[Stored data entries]
_ _ _

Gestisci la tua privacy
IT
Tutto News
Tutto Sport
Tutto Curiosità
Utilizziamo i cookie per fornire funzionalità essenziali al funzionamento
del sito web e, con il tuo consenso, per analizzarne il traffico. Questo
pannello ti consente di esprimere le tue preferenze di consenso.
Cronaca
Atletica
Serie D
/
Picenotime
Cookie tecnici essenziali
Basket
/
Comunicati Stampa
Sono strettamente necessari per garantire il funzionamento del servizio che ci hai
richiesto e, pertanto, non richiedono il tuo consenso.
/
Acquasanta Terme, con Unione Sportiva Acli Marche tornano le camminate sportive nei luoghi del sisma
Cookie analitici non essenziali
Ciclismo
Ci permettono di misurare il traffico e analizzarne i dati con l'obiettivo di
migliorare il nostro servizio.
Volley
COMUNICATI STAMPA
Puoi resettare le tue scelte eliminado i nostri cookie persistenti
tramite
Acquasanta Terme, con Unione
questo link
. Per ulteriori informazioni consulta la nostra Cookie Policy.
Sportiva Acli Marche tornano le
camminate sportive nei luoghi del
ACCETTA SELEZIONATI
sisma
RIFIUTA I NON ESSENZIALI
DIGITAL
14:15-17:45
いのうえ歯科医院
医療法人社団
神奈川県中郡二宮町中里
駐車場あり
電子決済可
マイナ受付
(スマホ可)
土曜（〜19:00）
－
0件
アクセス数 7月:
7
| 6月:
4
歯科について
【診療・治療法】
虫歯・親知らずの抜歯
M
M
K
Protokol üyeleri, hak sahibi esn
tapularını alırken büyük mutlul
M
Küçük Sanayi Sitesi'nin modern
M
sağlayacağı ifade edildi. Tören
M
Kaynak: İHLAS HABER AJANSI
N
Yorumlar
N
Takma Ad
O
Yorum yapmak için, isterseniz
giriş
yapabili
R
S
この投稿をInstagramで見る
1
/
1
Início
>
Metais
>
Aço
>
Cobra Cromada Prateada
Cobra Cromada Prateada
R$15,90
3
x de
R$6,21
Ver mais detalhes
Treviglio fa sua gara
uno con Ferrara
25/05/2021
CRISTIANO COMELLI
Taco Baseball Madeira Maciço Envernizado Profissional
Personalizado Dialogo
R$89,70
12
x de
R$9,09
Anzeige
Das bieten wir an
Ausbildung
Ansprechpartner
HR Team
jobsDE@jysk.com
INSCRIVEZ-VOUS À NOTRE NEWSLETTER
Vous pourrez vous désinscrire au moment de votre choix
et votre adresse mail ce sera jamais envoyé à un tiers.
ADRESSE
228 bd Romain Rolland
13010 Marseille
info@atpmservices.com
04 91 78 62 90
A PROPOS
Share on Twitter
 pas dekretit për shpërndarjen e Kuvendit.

_ _ _

TASK GOAL — Copy out every one of the lines above, with no changes.

EXERCISE ANSWER —
Gestisci la tua privacy
IT
Tutto News
Tutto Sport
Tutto Curiosità
Utilizziamo i cookie per fornire funzionalità essenziali al funzionamento
del sito web e, con il tuo consenso, per analizzarne il traffico. Questo
pannello ti consente di esprimere le tue preferenze di consenso.
Cronaca
Atletica
Serie D
/
Picenotime
Cookie tecnici essenziali
Basket
/
Comunicati Stampa
Sono strettamente necessari per garantire il funzionamento del servizio che ci hai
richiesto e, pertanto, non richiedono il tuo consenso.
/
Acquasanta Terme, con Unione Sportiva Acli Marche tornano le camminate sportive nei luoghi del sisma
Cookie analitici non essenziali
Ciclismo
Ci permettono di misurare il traffico e analizzarne i dati con l'obiettivo di
migliorare il nostro servizio.
Volley
COMUNICATI STAMPA
Puoi resettare le tue scelte eliminado i nostri cookie persistenti
tramite
Acquasanta Terme, con Unione
questo link
. Per ulteriori informazioni consulta la nostra Cookie Policy.
Sportiva Acli Marche tornano le
camminate sportive nei luoghi del
ACCETTA SELEZIONATI
sisma
RIFIUTA I NON ESSENZIALI
DIGITAL
14:15-17:45
いのうえ歯科医院
医療法人社団
神奈川県中郡二宮町中里
駐車場あり
電子決済可
マイナ受付
(スマホ可)
土曜（〜19:00）
－
0件
アクセス数 7月:
7
| 6月:
4
歯科について
【診療・治療法】
虫歯・親知らずの抜歯
M
M
K
Protokol üyeleri, hak sahibi esn
tapularını alırken büyük mutlul
M
Küçük Sanayi Sitesi'nin modern
M
sağlayacağı ifade edildi. Tören
M
Kaynak: İHLAS HABER AJANSI
N
Yorumlar
N
Takma Ad
O
Yorum yapmak için, isterseniz
giriş
yapabili
R
S
この投稿をInstagramで見る
1
/
1
Início
>
Metais
>
Aço
>
Cobra Cromada Prateada
Cobra Cromada Prateada
R$15,90
3
x de
R$6,21
Ver mais detalhes
Treviglio fa sua gara
uno con Ferrara
25/05/2021
CRISTIANO COMELLI
Taco Baseball Madeira Maciço Envernizado Profissional
Personalizado Dialogo
R$89,70
12
x de
R$9,09
Anzeige
Das bieten wir an
Ausbildung
Ansprechpartner
HR Team
jobsDE@jysk.com
INSCRIVEZ-VOUS À NOTRE NEWSLETTER
Vous pourrez vous désinscrire au moment de votre choix
et votre adresse mail ce sera jamais envoyé à un tiers.
ADRESSE
228 bd Romain Rolland
13010 Marseille
info@atpmservices.com
04 91 78 62 90
A PROPOS
Share on Twitter
 pas dekretit për shpërndarjen e Kuvendit.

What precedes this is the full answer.